■ WHAT IS EXPECTED: Every line holding the string "über" should be copied out of the listing.

■ RAW DATA:
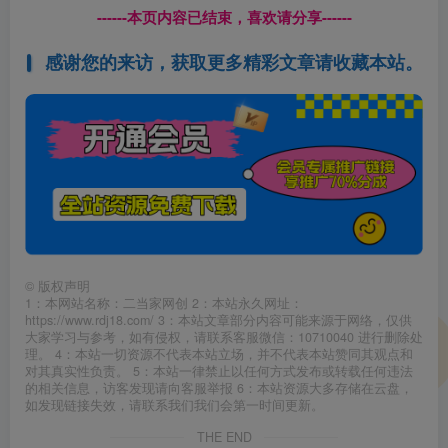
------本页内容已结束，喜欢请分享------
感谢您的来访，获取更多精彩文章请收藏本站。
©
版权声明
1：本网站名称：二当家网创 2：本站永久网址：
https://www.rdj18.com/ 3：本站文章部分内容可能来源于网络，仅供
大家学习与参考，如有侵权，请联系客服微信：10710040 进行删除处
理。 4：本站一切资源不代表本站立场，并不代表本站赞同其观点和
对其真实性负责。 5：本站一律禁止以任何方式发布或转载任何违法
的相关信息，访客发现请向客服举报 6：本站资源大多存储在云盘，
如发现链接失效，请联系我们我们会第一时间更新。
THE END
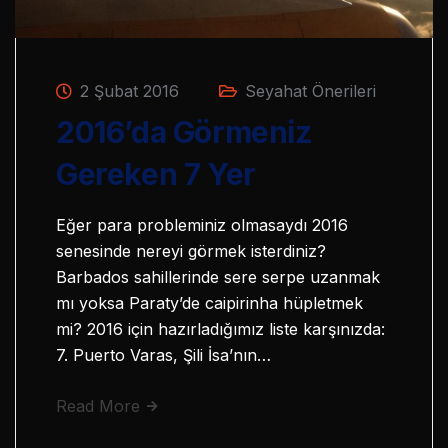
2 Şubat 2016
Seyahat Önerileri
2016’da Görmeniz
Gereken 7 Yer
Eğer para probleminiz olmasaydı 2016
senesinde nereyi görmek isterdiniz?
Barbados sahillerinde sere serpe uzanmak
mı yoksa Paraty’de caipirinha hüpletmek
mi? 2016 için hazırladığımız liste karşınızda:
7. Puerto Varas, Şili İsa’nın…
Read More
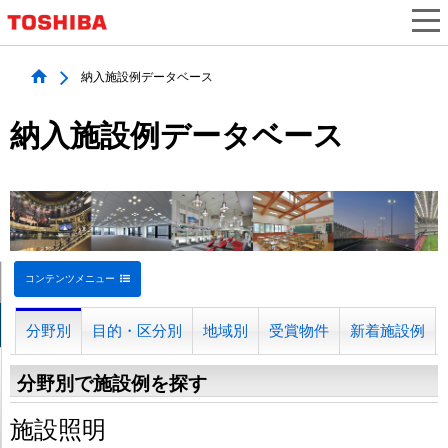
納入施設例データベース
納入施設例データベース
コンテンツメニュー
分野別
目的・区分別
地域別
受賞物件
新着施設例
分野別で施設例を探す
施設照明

* * *

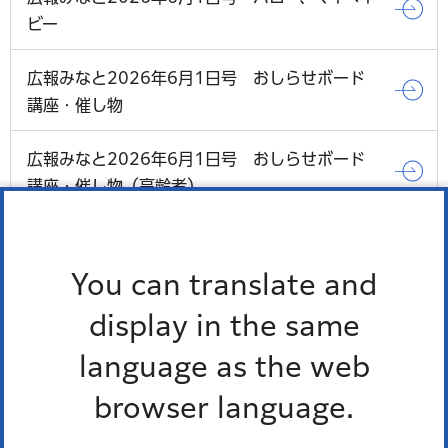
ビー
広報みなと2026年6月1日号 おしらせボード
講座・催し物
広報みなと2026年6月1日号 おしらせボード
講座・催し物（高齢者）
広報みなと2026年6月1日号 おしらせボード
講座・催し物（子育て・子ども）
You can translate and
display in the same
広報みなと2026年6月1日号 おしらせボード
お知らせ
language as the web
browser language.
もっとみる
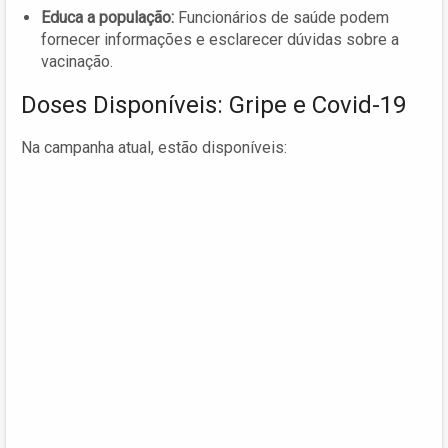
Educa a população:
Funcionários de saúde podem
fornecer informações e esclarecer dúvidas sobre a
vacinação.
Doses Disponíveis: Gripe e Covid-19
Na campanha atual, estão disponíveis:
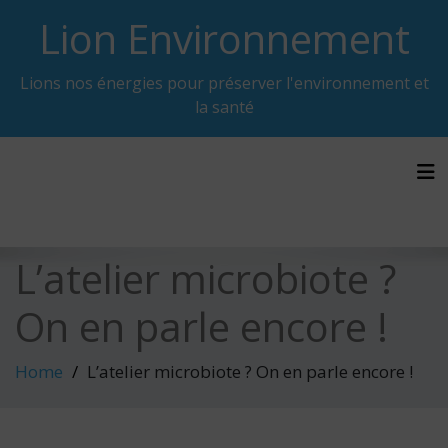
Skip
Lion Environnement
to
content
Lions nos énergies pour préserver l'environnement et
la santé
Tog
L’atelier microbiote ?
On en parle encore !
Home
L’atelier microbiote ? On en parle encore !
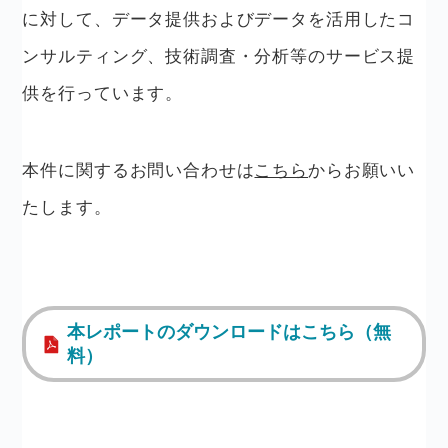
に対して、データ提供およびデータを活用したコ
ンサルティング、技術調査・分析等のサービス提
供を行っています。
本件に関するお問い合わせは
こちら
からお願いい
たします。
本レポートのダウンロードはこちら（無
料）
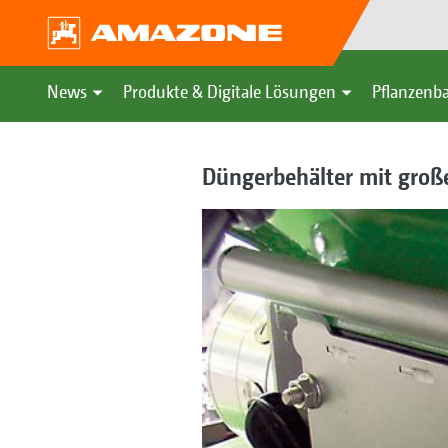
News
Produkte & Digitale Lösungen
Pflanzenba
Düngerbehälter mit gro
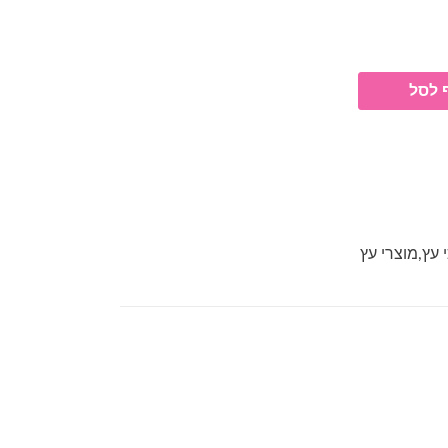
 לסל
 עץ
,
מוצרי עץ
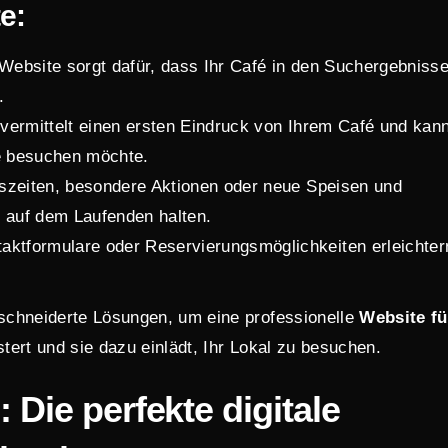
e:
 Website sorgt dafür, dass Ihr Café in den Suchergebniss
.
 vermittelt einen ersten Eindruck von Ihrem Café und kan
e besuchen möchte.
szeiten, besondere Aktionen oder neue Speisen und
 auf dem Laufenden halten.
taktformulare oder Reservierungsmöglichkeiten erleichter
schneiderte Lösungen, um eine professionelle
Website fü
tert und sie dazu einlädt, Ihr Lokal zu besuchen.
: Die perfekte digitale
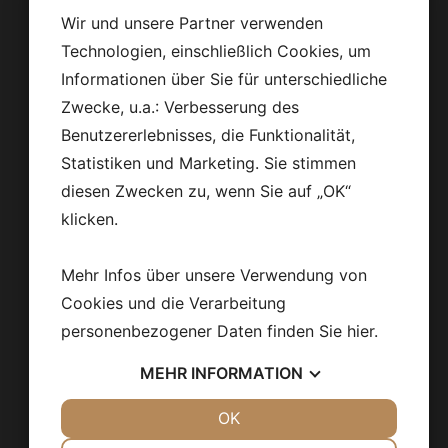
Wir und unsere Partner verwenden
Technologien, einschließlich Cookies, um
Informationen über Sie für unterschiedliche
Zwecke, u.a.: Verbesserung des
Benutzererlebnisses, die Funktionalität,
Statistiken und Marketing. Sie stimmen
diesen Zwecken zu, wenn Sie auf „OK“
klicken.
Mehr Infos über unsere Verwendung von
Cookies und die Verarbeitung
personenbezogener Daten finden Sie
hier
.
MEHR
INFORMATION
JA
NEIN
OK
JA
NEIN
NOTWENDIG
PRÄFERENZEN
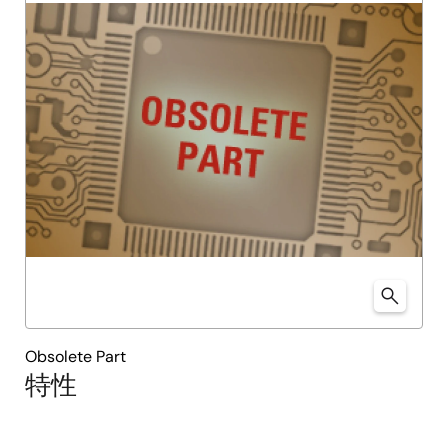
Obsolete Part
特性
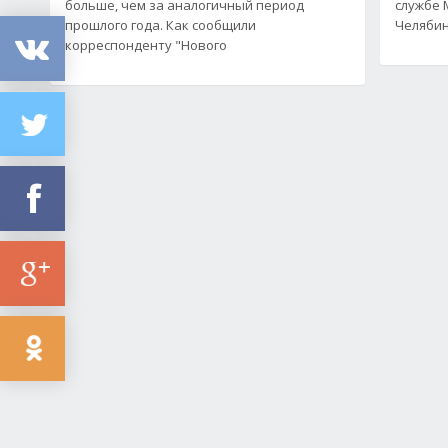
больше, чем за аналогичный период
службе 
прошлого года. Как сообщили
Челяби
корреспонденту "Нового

■ EXPECTED OUTPUT:
Informationen über Sie für unterschiedliche
Mehr Infos über unsere Verwendung von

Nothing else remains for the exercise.